**WHAT IS BEING ASKED:**
Reproduce all of the data below line for line, without changing anything.

**ITEMS:**
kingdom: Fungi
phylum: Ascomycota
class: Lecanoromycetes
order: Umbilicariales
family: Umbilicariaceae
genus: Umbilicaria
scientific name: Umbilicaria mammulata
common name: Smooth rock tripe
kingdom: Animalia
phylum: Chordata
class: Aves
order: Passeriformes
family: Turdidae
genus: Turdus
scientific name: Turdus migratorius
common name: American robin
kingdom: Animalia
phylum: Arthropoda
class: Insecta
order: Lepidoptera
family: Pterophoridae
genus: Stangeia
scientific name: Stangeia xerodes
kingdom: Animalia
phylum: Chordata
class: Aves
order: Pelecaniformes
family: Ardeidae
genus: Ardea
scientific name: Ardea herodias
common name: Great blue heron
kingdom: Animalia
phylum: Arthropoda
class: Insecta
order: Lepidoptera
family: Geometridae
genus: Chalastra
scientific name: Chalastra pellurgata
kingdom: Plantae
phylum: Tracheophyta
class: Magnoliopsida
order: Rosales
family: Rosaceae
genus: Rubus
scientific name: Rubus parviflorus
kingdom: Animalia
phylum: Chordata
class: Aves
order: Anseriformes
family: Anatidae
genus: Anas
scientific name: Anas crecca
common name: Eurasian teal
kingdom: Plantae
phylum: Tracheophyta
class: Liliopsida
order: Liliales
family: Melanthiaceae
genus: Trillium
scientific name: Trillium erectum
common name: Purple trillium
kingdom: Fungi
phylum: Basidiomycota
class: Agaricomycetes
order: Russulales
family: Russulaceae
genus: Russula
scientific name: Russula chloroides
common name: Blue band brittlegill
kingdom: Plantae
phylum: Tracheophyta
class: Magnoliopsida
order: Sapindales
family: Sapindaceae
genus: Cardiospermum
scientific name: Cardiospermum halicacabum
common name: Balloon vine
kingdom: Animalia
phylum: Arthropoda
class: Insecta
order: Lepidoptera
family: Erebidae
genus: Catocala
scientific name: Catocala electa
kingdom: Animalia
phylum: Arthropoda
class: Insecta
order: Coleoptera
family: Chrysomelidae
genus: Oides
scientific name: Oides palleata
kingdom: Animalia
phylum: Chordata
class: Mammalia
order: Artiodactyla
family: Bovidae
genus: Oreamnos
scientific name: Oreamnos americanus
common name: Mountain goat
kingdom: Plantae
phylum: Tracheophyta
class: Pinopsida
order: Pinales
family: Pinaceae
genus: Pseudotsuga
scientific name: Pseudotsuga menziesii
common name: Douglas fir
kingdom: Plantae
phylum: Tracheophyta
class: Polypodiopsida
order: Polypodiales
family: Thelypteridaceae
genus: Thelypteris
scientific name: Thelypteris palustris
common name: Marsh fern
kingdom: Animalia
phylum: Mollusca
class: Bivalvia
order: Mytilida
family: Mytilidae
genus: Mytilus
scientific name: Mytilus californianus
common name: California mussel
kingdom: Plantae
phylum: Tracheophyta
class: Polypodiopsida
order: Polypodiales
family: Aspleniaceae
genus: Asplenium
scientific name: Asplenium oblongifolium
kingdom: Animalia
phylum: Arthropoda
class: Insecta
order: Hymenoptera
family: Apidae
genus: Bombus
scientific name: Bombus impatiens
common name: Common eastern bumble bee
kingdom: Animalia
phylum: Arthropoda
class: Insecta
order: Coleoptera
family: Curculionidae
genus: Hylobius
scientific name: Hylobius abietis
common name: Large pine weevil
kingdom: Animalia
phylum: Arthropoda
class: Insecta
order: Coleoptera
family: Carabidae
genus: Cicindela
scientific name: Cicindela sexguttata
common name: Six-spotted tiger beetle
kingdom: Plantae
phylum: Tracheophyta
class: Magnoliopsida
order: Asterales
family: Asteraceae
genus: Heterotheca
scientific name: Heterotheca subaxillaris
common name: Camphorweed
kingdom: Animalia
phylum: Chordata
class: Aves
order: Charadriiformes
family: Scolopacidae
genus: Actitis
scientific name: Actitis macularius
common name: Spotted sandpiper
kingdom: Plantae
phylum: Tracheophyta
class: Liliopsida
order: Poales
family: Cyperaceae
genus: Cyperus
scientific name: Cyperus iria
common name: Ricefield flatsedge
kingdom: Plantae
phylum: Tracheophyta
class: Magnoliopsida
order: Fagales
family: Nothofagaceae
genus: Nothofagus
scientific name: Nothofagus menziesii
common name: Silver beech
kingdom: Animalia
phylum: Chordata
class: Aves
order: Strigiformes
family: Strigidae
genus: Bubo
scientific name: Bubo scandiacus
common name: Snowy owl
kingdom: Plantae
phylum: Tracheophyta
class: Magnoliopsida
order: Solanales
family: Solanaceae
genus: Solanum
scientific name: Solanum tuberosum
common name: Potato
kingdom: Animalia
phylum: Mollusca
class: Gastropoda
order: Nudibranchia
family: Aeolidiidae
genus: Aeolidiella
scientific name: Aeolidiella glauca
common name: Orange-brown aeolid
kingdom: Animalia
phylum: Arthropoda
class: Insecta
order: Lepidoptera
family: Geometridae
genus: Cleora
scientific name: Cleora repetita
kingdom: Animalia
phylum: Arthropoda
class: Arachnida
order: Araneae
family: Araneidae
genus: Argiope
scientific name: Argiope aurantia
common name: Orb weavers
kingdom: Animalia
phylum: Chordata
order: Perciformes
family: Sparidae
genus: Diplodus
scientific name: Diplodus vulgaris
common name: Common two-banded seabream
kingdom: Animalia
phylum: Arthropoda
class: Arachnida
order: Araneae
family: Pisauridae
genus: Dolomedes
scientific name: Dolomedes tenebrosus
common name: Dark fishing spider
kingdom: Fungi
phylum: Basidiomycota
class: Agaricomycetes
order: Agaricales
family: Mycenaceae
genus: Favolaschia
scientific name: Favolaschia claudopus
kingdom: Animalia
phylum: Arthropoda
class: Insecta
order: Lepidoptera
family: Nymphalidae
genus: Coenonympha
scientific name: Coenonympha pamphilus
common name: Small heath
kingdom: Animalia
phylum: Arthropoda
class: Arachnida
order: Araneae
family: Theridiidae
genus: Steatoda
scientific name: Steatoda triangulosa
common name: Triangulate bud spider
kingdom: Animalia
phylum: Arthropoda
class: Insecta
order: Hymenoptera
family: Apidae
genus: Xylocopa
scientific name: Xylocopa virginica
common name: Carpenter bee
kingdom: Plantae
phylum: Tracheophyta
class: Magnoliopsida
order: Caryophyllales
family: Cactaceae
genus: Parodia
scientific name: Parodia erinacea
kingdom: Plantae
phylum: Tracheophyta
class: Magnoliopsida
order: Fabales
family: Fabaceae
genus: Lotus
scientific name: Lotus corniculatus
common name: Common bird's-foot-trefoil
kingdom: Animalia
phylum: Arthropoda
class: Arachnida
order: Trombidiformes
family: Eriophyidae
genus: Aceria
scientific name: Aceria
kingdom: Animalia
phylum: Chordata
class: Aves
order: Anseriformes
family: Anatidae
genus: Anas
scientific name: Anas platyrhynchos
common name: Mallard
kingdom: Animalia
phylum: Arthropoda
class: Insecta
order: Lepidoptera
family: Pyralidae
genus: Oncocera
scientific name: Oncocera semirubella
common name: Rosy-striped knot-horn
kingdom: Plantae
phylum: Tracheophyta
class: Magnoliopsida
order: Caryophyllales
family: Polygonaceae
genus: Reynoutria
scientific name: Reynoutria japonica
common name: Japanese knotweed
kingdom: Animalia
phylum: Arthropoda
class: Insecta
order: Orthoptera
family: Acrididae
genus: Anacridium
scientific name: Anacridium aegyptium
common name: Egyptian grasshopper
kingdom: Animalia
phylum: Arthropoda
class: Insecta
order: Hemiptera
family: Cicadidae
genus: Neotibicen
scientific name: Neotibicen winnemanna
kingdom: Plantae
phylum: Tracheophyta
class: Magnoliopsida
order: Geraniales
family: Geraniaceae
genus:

**THE SOLUTION:**
kingdom: Fungi
phylum: Ascomycota
class: Lecanoromycetes
order: Umbilicariales
family: Umbilicariaceae
genus: Umbilicaria
scientific name: Umbilicaria mammulata
common name: Smooth rock tripe
kingdom: Animalia
phylum: Chordata
class: Aves
order: Passeriformes
family: Turdidae
genus: Turdus
scientific name: Turdus migratorius
common name: American robin
kingdom: Animalia
phylum: Arthropoda
class: Insecta
order: Lepidoptera
family: Pterophoridae
genus: Stangeia
scientific name: Stangeia xerodes
kingdom: Animalia
phylum: Chordata
class: Aves
order: Pelecaniformes
family: Ardeidae
genus: Ardea
scientific name: Ardea herodias
common name: Great blue heron
kingdom: Animalia
phylum: Arthropoda
class: Insecta
order: Lepidoptera
family: Geometridae
genus: Chalastra
scientific name: Chalastra pellurgata
kingdom: Plantae
phylum: Tracheophyta
class: Magnoliopsida
order: Rosales
family: Rosaceae
genus: Rubus
scientific name: Rubus parviflorus
kingdom: Animalia
phylum: Chordata
class: Aves
order: Anseriformes
family: Anatidae
genus: Anas
scientific name: Anas crecca
common name: Eurasian teal
kingdom: Plantae
phylum: Tracheophyta
class: Liliopsida
order: Liliales
family: Melanthiaceae
genus: Trillium
scientific name: Trillium erectum
common name: Purple trillium
kingdom: Fungi
phylum: Basidiomycota
class: Agaricomycetes
order: Russulales
family: Russulaceae
genus: Russula
scientific name: Russula chloroides
common name: Blue band brittlegill
kingdom: Plantae
phylum: Tracheophyta
class: Magnoliopsida
order: Sapindales
family: Sapindaceae
genus: Cardiospermum
scientific name: Cardiospermum halicacabum
common name: Balloon vine
kingdom: Animalia
phylum: Arthropoda
class: Insecta
order: Lepidoptera
family: Erebidae
genus: Catocala
scientific name: Catocala electa
kingdom: Animalia
phylum: Arthropoda
class: Insecta
order: Coleoptera
family: Chrysomelidae
genus: Oides
scientific name: Oides palleata
kingdom: Animalia
phylum: Chordata
class: Mammalia
order: Artiodactyla
family: Bovidae
genus: Oreamnos
scientific name: Oreamnos americanus
common name: Mountain goat
kingdom: Plantae
phylum: Tracheophyta
class: Pinopsida
order: Pinales
family: Pinaceae
genus: Pseudotsuga
scientific name: Pseudotsuga menziesii
common name: Douglas fir
kingdom: Plantae
phylum: Tracheophyta
class: Polypodiopsida
order: Polypodiales
family: Thelypteridaceae
genus: Thelypteris
scientific name: Thelypteris palustris
common name: Marsh fern
kingdom: Animalia
phylum: Mollusca
class: Bivalvia
order: Mytilida
family: Mytilidae
genus: Mytilus
scientific name: Mytilus californianus
common name: California mussel
kingdom: Plantae
phylum: Tracheophyta
class: Polypodiopsida
order: Polypodiales
family: Aspleniaceae
genus: Asplenium
scientific name: Asplenium oblongifolium
kingdom: Animalia
phylum: Arthropoda
class: Insecta
order: Hymenoptera
family: Apidae
genus: Bombus
scientific name: Bombus impatiens
common name: Common eastern bumble bee
kingdom: Animalia
phylum: Arthropoda
class: Insecta
order: Coleoptera
family: Curculionidae
genus: Hylobius
scientific name: Hylobius abietis
common name: Large pine weevil
kingdom: Animalia
phylum: Arthropoda
class: Insecta
order: Coleoptera
family: Carabidae
genus: Cicindela
scientific name: Cicindela sexguttata
common name: Six-spotted tiger beetle
kingdom: Plantae
phylum: Tracheophyta
class: Magnoliopsida
order: Asterales
family: Asteraceae
genus: Heterotheca
scientific name: Heterotheca subaxillaris
common name: Camphorweed
kingdom: Animalia
phylum: Chordata
class: Aves
order: Charadriiformes
family: Scolopacidae
genus: Actitis
scientific name: Actitis macularius
common name: Spotted sandpiper
kingdom: Plantae
phylum: Tracheophyta
class: Liliopsida
order: Poales
family: Cyperaceae
genus: Cyperus
scientific name: Cyperus iria
common name: Ricefield flatsedge
kingdom: Plantae
phylum: Tracheophyta
class: Magnoliopsida
order: Fagales
family: Nothofagaceae
genus: Nothofagus
scientific name: Nothofagus menziesii
common name: Silver beech
kingdom: Animalia
phylum: Chordata
class: Aves
order: Strigiformes
family: Strigidae
genus: Bubo
scientific name: Bubo scandiacus
common name: Snowy owl
kingdom: Plantae
phylum: Tracheophyta
class: Magnoliopsida
order: Solanales
family: Solanaceae
genus: Solanum
scientific name: Solanum tuberosum
common name: Potato
kingdom: Animalia
phylum: Mollusca
class: Gastropoda
order: Nudibranchia
family: Aeolidiidae
genus: Aeolidiella
scientific name: Aeolidiella glauca
common name: Orange-brown aeolid
kingdom: Animalia
phylum: Arthropoda
class: Insecta
order: Lepidoptera
family: Geometridae
genus: Cleora
scientific name: Cleora repetita
kingdom: Animalia
phylum: Arthropoda
class: Arachnida
order: Araneae
family: Araneidae
genus: Argiope
scientific name: Argiope aurantia
common name: Orb weavers
kingdom: Animalia
phylum: Chordata
order: Perciformes
family: Sparidae
genus: Diplodus
scientific name: Diplodus vulgaris
common name: Common two-banded seabream
kingdom: Animalia
phylum: Arthropoda
class: Arachnida
order: Araneae
family: Pisauridae
genus: Dolomedes
scientific name: Dolomedes tenebrosus
common name: Dark fishing spider
kingdom: Fungi
phylum: Basidiomycota
class: Agaricomycetes
order: Agaricales
family: Mycenaceae
genus: Favolaschia
scientific name: Favolaschia claudopus
kingdom: Animalia
phylum: Arthropoda
class: Insecta
order: Lepidoptera
family: Nymphalidae
genus: Coenonympha
scientific name: Coenonympha pamphilus
common name: Small heath
kingdom: Animalia
phylum: Arthropoda
class: Arachnida
order: Araneae
family: Theridiidae
genus: Steatoda
scientific name: Steatoda triangulosa
common name: Triangulate bud spider
kingdom: Animalia
phylum: Arthropoda
class: Insecta
order: Hymenoptera
family: Apidae
genus: Xylocopa
scientific name: Xylocopa virginica
common name: Carpenter bee
kingdom: Plantae
phylum: Tracheophyta
class: Magnoliopsida
order: Caryophyllales
family: Cactaceae
genus: Parodia
scientific name: Parodia erinacea
kingdom: Plantae
phylum: Tracheophyta
class: Magnoliopsida
order: Fabales
family: Fabaceae
genus: Lotus
scientific name: Lotus corniculatus
common name: Common bird's-foot-trefoil
kingdom: Animalia
phylum: Arthropoda
class: Arachnida
order: Trombidiformes
family: Eriophyidae
genus: Aceria
scientific name: Aceria
kingdom: Animalia
phylum: Chordata
class: Aves
order: Anseriformes
family: Anatidae
genus: Anas
scientific name: Anas platyrhynchos
common name: Mallard
kingdom: Animalia
phylum: Arthropoda
class: Insecta
order: Lepidoptera
family: Pyralidae
genus: Oncocera
scientific name: Oncocera semirubella
common name: Rosy-striped knot-horn
kingdom: Plantae
phylum: Tracheophyta
class: Magnoliopsida
order: Caryophyllales
family: Polygonaceae
genus: Reynoutria
scientific name: Reynoutria japonica
common name: Japanese knotweed
kingdom: Animalia
phylum: Arthropoda
class: Insecta
order: Orthoptera
family: Acrididae
genus: Anacridium
scientific name: Anacridium aegyptium
common name: Egyptian grasshopper
kingdom: Animalia
phylum: Arthropoda
class: Insecta
order: Hemiptera
family: Cicadidae
genus: Neotibicen
scientific name: Neotibicen winnemanna
kingdom: Plantae
phylum: Tracheophyta
class: Magnoliopsida
order: Geraniales
family: Geraniaceae
genus:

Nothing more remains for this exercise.